- Records for processing:
----

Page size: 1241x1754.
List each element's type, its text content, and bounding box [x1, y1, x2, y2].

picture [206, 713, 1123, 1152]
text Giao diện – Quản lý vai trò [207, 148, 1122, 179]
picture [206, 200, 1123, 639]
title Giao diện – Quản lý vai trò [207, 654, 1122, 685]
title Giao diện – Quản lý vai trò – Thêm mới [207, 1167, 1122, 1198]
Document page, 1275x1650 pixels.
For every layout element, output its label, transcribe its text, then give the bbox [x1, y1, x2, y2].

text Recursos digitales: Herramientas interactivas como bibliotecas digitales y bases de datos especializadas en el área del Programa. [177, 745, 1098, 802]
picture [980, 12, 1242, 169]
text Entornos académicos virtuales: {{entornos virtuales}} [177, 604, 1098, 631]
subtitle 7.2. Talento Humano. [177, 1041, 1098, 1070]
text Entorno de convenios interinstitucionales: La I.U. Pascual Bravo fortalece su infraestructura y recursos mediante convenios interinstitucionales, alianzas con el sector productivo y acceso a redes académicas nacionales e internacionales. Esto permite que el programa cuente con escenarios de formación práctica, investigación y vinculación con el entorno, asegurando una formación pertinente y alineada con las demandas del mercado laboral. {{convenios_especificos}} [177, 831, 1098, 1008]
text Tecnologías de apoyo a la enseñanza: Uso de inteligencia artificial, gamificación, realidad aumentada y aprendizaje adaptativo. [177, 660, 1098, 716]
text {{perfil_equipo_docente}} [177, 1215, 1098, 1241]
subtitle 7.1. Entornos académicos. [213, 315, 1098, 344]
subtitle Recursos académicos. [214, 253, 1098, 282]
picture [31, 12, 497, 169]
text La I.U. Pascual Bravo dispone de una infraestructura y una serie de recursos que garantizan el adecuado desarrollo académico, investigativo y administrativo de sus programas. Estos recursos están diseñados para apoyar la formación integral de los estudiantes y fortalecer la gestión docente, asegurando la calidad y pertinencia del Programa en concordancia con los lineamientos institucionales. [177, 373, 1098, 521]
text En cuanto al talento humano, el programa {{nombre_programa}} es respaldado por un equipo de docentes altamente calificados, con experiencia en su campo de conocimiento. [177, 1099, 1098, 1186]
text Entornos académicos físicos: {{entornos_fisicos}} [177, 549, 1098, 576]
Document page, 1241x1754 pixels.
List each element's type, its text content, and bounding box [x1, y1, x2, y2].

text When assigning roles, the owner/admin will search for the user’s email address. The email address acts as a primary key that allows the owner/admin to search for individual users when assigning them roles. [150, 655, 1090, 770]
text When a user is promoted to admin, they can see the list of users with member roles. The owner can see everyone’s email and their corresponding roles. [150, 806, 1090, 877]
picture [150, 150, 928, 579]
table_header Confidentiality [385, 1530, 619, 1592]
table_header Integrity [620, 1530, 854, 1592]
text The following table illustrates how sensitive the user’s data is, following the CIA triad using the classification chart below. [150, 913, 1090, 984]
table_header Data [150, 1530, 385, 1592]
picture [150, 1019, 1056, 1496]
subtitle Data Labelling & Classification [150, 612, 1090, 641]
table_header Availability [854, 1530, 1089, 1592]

----

- Work request: Go through the data and show each line that holds "pixels".

- Answer:
Document page, 1275x1650 pixels.
Document page, 1241x1754 pixels.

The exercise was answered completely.